Real  Name: James Francis Thorpe
Age: ———-
Death Date: 28 March 1953
Place Of Death: US
Cause Of Death: Heart attack

James Francis Thorpe  was born south of Bellemonta, near Prague, Oklahoma, on May 28, 1888.

He was the son of Hiran P. Thorpe, of Irish and Sac-Fox Indian descent, and Charlotte View, of Potowatomi and Kickapoo descent.

He grew up with five siblings, although his twin brother, Charlie, died at the age of nine. Jim’s athletic abilities showed at a very early age, when he learned to ride horses and swim at the age of three. Thorpe first attended the Sac-Fox Indian Agency school near Tecumseh, Oklahoma, before being sent to the Haskell Indian School near Lawrence, Kansas, in 1898.

When Thorpe was sixteen, he was recruited to attend a vocational school (a school to learn a trade) for Native Americans, the Carlisle Indian School in Pennsylvania. His track potential was obvious in 1907, when he cleared the high jump bar at 5 feet 9 inches while dressed in street clothes. Glenn S. “Pop” Warner, the school’s legendary track and football coach, asked him to join the track team. That fall Thorpe made the varsity football team, playing some but starting the next year as a running back. In 1908 Thorpe was awarded third team All-American status, the highest honor for a collegiate athlete.

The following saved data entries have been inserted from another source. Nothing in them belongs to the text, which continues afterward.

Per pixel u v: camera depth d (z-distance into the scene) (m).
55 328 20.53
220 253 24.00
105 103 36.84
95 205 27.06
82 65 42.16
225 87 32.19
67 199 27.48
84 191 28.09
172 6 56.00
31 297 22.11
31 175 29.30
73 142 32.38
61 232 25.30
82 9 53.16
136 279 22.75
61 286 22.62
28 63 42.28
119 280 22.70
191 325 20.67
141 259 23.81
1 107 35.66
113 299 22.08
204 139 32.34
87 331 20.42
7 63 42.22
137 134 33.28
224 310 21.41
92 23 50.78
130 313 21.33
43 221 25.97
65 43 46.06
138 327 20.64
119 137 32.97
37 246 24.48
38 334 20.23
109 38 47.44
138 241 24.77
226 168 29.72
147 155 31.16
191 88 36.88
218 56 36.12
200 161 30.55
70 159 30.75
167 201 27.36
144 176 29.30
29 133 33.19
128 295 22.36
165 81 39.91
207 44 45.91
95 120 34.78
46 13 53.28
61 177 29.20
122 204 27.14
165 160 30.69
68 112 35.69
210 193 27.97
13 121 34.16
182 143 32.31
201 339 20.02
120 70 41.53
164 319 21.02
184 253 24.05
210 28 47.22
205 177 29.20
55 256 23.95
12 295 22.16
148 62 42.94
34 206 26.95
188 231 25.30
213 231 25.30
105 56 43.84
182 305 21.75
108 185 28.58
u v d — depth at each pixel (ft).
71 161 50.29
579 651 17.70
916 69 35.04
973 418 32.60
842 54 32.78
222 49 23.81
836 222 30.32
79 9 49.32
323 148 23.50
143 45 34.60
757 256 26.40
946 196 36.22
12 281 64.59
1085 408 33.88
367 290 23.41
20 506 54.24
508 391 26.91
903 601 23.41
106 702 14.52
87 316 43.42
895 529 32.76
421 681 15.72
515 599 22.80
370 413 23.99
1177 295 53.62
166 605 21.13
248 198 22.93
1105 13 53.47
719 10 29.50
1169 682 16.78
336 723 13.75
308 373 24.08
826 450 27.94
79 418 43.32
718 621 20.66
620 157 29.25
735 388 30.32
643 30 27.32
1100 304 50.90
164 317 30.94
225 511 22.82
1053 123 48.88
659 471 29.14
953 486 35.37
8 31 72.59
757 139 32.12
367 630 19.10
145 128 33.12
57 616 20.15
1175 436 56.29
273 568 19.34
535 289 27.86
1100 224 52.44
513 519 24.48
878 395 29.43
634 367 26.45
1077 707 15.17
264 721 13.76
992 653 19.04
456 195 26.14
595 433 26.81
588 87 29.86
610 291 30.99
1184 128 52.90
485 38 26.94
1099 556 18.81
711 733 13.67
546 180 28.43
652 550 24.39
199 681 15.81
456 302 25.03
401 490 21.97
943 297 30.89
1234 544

Following the spring of 1909, when Thorpe starred in track, he left the Carlisle school with two other students to go to North Carolina, where they played baseball at Rocky Mount in the Eastern Carolina Association. Thorpe pitched and played first base for what he said was $15 per week. The next year he played for Fayetteville, winning ten games and losing ten games pitching, while batting .236. These two years of paid performances in minor league baseball would later tarnish his 1912 amateur Olympic status.